"You Frenchy's son?" Harold asked as the older boys gathered around me with looks of astonishment. I told you he was a legend.
"Yeah," I answered as humbly as I could, then left with Arthur Duncan and his foxy escorts.
Father won both events and left me under the care of a hideously obese woman who sold catfish sandwiches from an Igloo cooler so that he could flip his winnings with a throw of the dice. But I didn't mind because the main event was coming as the sky darkened and the stolen stadium lights illuminated the dusty arena. It was time for the bull riding.
There are only two rules when you're a youngster watching bull riding. Don't put your fingers in the fence and don't sit on the fence. Usually, when you become a teenager, you show your courage by sitting on the fence but only after you have stopped shooting duck water. Bull riding is grown men's business and deadly, as I would soon learn. After Arthur Duncan locked in a competitive time on his bull, a flurry of challengers came and went, most thrown off and some with rides too pathetic to garner any respect or score.

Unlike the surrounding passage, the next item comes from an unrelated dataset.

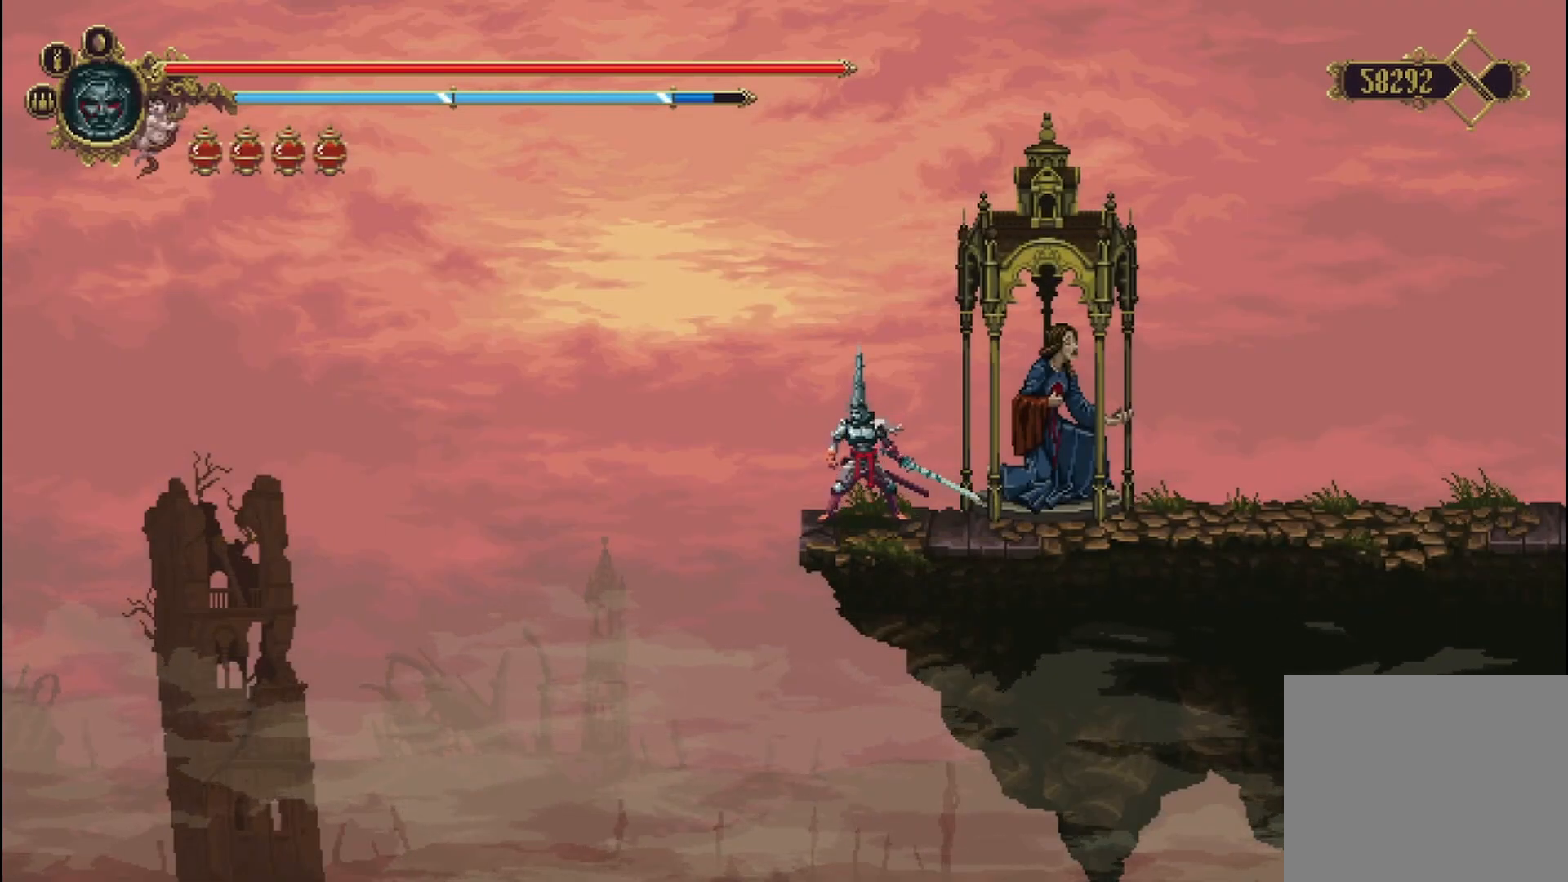
Gameplay with a controller (Xbox layout); each line is a JSON object with the inputs held at the frame after it. "events" lists button and stick changes between this image and that frame as [ms after this image, input, new state], when the widget could be followed in between.
{"buttons": [], "left_stick": "center", "right_stick": "center", "events": []}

Then a gracile, pecan-colored man with a reddish brown "shag" (black folks' answer to a mullet) confidently hopped the fence into the arena and headed for the chutes. His Wranglers looked as brand-new as his floral-print Western shirt, both of which looked heavily starched. I smirked, remembering Father once saying, "Cain't trust no redheaded nigga 'cause a nigga like that grow up mad at hisself, mad at how his hair turned out."
"That's my daddy," Harold said as he joined me next to the catfish sandwich woman.
"Oh yeah?" I responded, rather impressed that his redheaded, pedophile father was a bull rider.
Harold didn't show up empty-handed either. Three prepubescent girls sat with us, smelling like candy, barbeque, cigarette smoke, and the all-too-familiar manure. They started pinching me.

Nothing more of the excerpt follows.